Task details: Transcribe the data that follows without changing a word, and omit the pictures.

━━━━━ Raw data ━━━━━

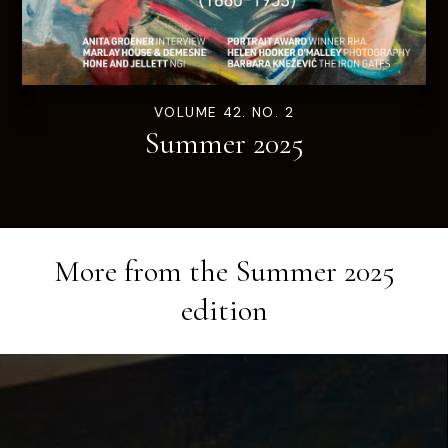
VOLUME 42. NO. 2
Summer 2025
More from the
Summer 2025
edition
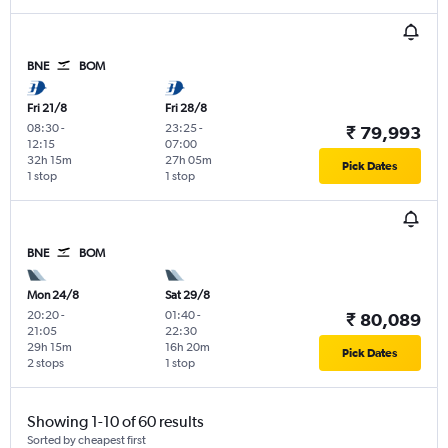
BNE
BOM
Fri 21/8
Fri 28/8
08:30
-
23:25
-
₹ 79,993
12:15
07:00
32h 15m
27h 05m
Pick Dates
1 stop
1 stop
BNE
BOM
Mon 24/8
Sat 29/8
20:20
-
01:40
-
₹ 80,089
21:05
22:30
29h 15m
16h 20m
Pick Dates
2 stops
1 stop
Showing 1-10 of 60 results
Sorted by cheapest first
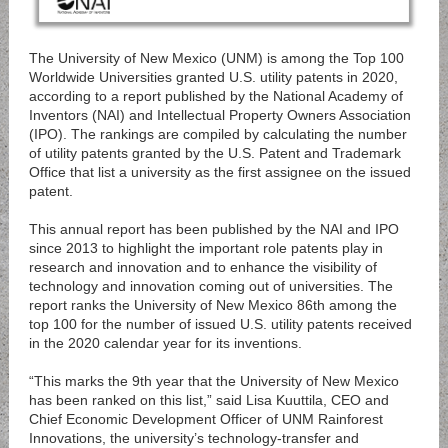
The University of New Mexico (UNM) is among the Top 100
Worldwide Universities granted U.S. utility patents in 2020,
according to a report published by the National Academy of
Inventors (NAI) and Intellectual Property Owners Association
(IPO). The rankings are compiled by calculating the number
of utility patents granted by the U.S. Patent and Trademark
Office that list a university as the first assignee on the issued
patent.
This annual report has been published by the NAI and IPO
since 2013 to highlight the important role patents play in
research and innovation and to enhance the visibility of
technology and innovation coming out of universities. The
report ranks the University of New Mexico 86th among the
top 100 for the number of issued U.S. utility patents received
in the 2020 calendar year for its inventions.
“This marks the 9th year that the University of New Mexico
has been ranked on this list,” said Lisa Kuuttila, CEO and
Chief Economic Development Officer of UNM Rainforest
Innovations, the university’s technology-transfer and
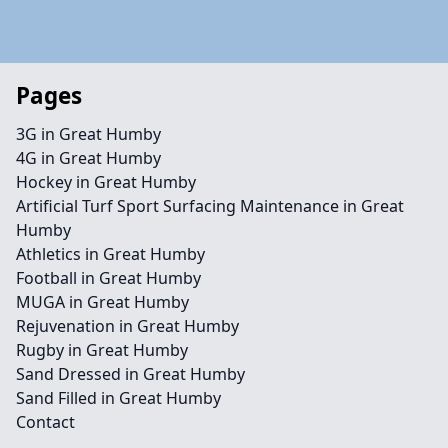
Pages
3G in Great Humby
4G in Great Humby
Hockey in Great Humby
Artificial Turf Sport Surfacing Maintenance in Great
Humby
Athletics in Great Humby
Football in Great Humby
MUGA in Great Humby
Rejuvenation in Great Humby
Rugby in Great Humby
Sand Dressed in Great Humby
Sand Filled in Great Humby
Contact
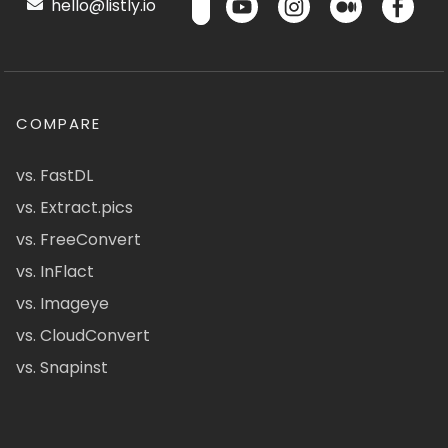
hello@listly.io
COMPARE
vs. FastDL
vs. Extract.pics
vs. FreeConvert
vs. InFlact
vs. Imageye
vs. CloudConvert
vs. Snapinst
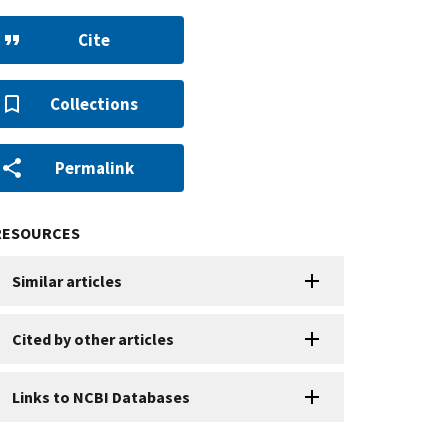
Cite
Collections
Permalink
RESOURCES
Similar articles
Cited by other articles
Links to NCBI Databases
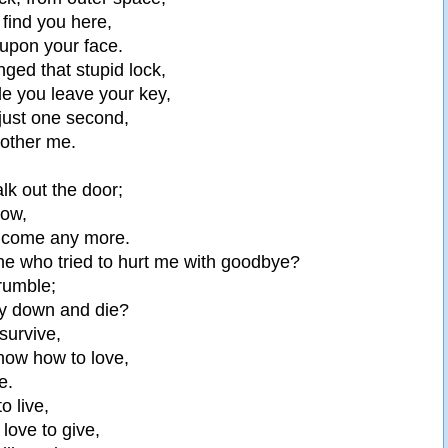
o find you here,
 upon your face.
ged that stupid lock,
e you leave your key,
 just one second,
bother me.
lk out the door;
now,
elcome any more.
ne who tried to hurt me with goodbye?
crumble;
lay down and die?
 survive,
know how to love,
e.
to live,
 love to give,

━━━━━

Exercise answer:
VOLUME 42. NO. 2
Summer 2025
More from the
Summer 2025
edition
BNE
BOM
Fri 21/8
Fri 28/8
08:30
-
23:25
-
₹ 79,993
12:15
07:00
32h 15m
27h 05m
Pick Dates
1 stop
1 stop
BNE
BOM
Mon 24/8
Sat 29/8
20:20
-
01:40
-
₹ 80,089
21:05
22:30
29h 15m
16h 20m
Pick Dates
2 stops
1 stop
Showing 1-10 of 60 results
Sorted by cheapest first
The University of New Mexico (UNM) is among the Top 100
Worldwide Universities granted U.S. utility patents in 2020,
according to a report published by the National Academy of
Inventors (NAI) and Intellectual Property Owners Association
(IPO). The rankings are compiled by calculating the number
of utility patents granted by the U.S. Patent and Trademark
Office that list a university as the first assignee on the issued
patent.
This annual report has been published by the NAI and IPO
since 2013 to highlight the important role patents play in
research and innovation and to enhance the visibility of
technology and innovation coming out of universities. The
report ranks the University of New Mexico 86th among the
top 100 for the number of issued U.S. utility patents received
in the 2020 calendar year for its inventions.
“This marks the 9th year that the University of New Mexico
has been ranked on this list,” said Lisa Kuuttila, CEO and
Chief Economic Development Officer of UNM Rainforest
Innovations, the university’s technology-transfer and
Pages
3G in Great Humby
4G in Great Humby
Hockey in Great Humby
Artificial Turf Sport Surfacing Maintenance in Great
Humby
Athletics in Great Humby
Football in Great Humby
MUGA in Great Humby
Rejuvenation in Great Humby
Rugby in Great Humby
Sand Dressed in Great Humby
Sand Filled in Great Humby
Contact
hello@listly.io
COMPARE
vs. FastDL
vs. Extract.pics
vs. FreeConvert
vs. InFlact
vs. Imageye
vs. CloudConvert
vs. Snapinst
Cite
Collections
Permalink
RESOURCES
Similar articles
Cited by other articles
Links to NCBI Databases
o find you here,
 upon your face.
ged that stupid lock,
e you leave your key,
 just one second,
bother me.
lk out the door;
now,
elcome any more.
ne who tried to hurt me with goodbye?
crumble;
lay down and die?
 survive,
know how to love,
e.
to live,
 love to give,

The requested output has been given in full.